[AIM OF THE TASK]: Reproduce each of the entries that follow, exactly.

RECORDS Block Start

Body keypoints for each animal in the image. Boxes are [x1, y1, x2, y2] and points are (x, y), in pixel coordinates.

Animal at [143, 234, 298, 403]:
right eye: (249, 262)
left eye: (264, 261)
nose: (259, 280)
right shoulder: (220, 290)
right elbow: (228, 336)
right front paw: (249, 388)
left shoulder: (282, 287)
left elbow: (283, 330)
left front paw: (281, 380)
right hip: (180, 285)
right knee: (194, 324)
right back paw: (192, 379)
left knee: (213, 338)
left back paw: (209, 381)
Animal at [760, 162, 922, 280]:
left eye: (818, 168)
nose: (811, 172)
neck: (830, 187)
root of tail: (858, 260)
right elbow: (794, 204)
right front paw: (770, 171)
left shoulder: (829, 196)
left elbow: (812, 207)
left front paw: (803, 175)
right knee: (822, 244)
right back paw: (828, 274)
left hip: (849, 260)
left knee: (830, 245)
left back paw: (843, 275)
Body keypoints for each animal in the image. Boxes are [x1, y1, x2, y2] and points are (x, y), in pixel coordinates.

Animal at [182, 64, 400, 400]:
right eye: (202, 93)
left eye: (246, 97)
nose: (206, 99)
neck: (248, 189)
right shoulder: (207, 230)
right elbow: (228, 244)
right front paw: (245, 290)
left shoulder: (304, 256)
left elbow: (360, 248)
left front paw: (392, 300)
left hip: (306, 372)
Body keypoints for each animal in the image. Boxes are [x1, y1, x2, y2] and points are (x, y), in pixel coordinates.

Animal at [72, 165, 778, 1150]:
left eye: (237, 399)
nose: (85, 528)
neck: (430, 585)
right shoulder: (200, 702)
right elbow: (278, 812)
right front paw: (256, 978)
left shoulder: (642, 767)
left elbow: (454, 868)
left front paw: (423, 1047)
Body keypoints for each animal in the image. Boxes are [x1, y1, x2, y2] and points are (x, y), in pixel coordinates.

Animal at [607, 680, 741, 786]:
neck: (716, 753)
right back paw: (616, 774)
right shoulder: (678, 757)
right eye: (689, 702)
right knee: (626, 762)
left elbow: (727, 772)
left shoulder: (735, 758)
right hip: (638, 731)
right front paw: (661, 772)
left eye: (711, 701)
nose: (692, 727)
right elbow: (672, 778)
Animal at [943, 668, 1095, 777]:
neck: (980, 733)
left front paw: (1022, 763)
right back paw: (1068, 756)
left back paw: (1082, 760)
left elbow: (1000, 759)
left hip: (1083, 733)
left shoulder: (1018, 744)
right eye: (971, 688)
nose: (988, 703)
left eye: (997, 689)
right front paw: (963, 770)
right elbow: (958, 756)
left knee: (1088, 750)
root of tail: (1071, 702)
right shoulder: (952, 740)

RECORDS Block End

[RESULT OF THIS EXERCISE]:
Body keypoints for each animal in the image. Boxes are [x1, y1, x2, y2] and points are (x, y), in pixel coordinates.

Animal at [143, 234, 298, 403]:
right eye: (249, 262)
left eye: (264, 261)
nose: (259, 280)
right shoulder: (220, 290)
right elbow: (228, 336)
right front paw: (249, 388)
left shoulder: (282, 287)
left elbow: (283, 330)
left front paw: (281, 380)
right hip: (180, 285)
right knee: (194, 324)
right back paw: (192, 379)
left knee: (213, 338)
left back paw: (209, 381)
Animal at [760, 162, 922, 280]:
left eye: (818, 168)
nose: (811, 172)
neck: (830, 187)
root of tail: (858, 260)
right elbow: (794, 204)
right front paw: (770, 171)
left shoulder: (829, 196)
left elbow: (812, 207)
left front paw: (803, 175)
right knee: (822, 244)
right back paw: (828, 274)
left hip: (849, 260)
left knee: (830, 245)
left back paw: (843, 275)
Body keypoints for each animal in the image. Boxes are [x1, y1, x2, y2] and points are (x, y), in pixel coordinates.

Animal at [182, 64, 400, 400]:
right eye: (202, 93)
left eye: (246, 97)
nose: (206, 99)
neck: (248, 189)
right shoulder: (207, 230)
right elbow: (228, 244)
right front paw: (245, 290)
left shoulder: (304, 256)
left elbow: (360, 248)
left front paw: (392, 300)
left hip: (306, 372)
Body keypoints for each animal in the image. Boxes are [x1, y1, x2, y2] and points are (x, y), in pixel coordinates.

Animal at [72, 165, 778, 1150]:
left eye: (237, 399)
nose: (85, 528)
neck: (430, 585)
right shoulder: (200, 702)
right elbow: (278, 812)
right front paw: (256, 978)
left shoulder: (642, 767)
left elbow: (454, 868)
left front paw: (423, 1047)
Body keypoints for each animal in the image. Boxes are [x1, y1, x2, y2] and points are (x, y), in pixel coordinates.

Animal at [607, 680, 741, 786]:
neck: (716, 753)
right back paw: (616, 774)
right shoulder: (678, 757)
right eye: (689, 702)
right knee: (626, 762)
left elbow: (727, 772)
left shoulder: (735, 758)
right hip: (638, 731)
right front paw: (661, 772)
left eye: (711, 701)
nose: (692, 727)
right elbow: (672, 778)
Animal at [943, 668, 1095, 777]:
neck: (980, 733)
left front paw: (1022, 763)
right back paw: (1068, 756)
left back paw: (1082, 760)
left elbow: (1000, 759)
left hip: (1083, 733)
left shoulder: (1018, 744)
right eye: (971, 688)
nose: (988, 703)
left eye: (997, 689)
right front paw: (963, 770)
right elbow: (958, 756)
left knee: (1088, 750)
root of tail: (1071, 702)
right shoulder: (952, 740)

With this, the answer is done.